Ciò deriva dalla questione autoriale. Quando uno scrittore può ritenere di avere finito? Ai tempi dei manoscritti, il testo finito era (semplifico) quello ricopiato in bella; al tempo della stampa, era quello che passava dalla scrittura a mano al torchio. Adesso la possibilità di intervenire su file – anche da parte di terzi, anche da remoto – consegna il testo a un destino di permeabile provvisorietà, che agli occhi dell’autore fa perdere rilevanza a cancellature e correzioni. E’ verosimile che un autore ritenga “finito”, benché modificabile, un file spedito via mail a un lettore fidato, reputando invece i file di prova sul pc molto meno rilevanti del loro equivalente cartaceo, cioè quaderni e taccuini. La digitalizzazione ci rende tutti emuli di Benedetto Croce, che volle lasciare ai posteri un misero pacchettino di appunti, a fronte di una proliferazione straordinaria di pubblicazioni.
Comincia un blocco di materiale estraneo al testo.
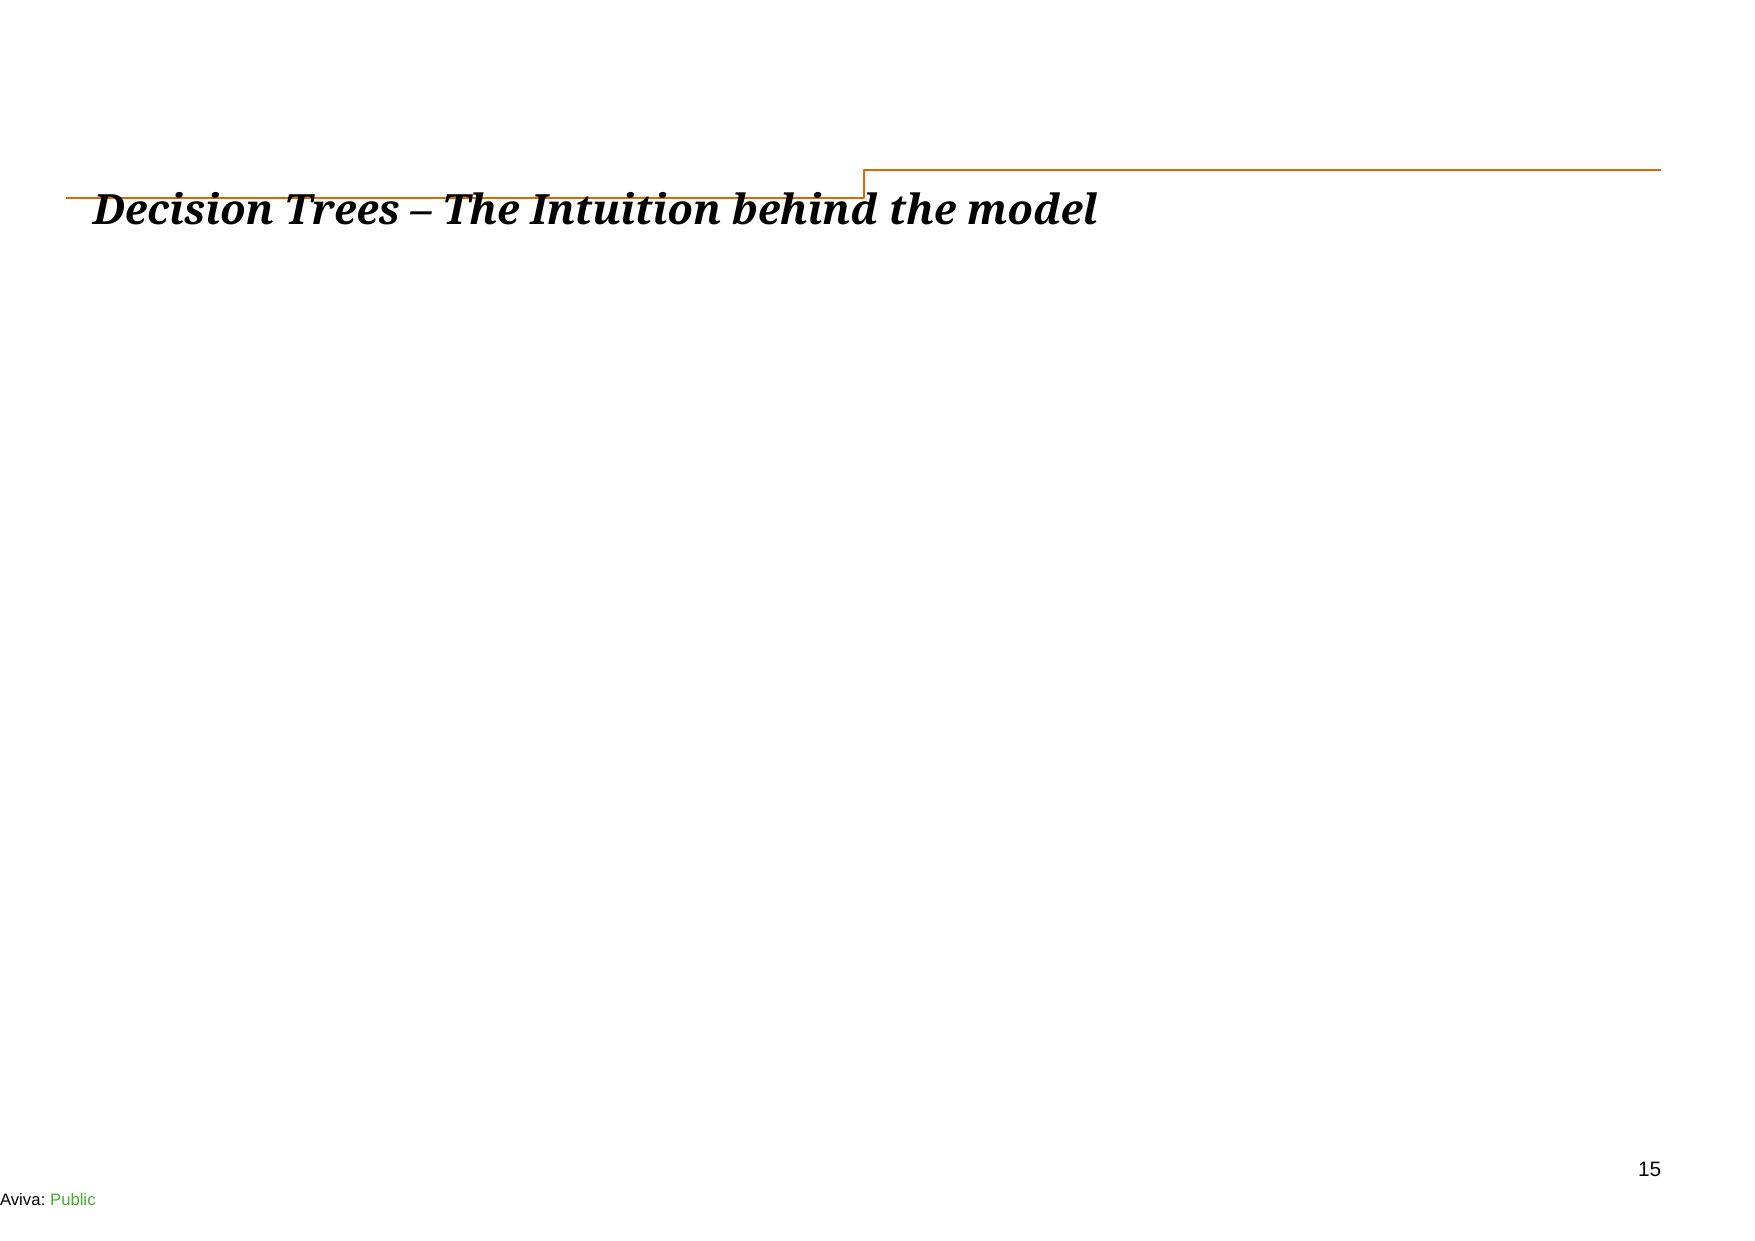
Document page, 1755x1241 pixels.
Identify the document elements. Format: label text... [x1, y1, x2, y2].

Ne consegue la questione identitaria: gli scrittori sono ciò che scrivono? Durante il convegno, Maurizio Ferraris ha addotto l’esempio di Husserl, la cui mole insormontabile di appunti custodisce l’implicito timore che possano esserci scritte anche delle fesserie. Husserl era un notorio grafomane, ma è improbabile che desiderasse vedere smascherate dalla filologia le proprie fole; tale contegno ha portato molti scrittori a bruciare carte o, nelle migliori ipotesi, a pensarci prima di scrivere. La scrittura digitale ci ha resi invece tutti grafomani; il rischio che gli autori finiscano per rimediare potenziali figuracce alla Husserl è elevatissimo, se la filologia digitale non stenderà un pietoso velo.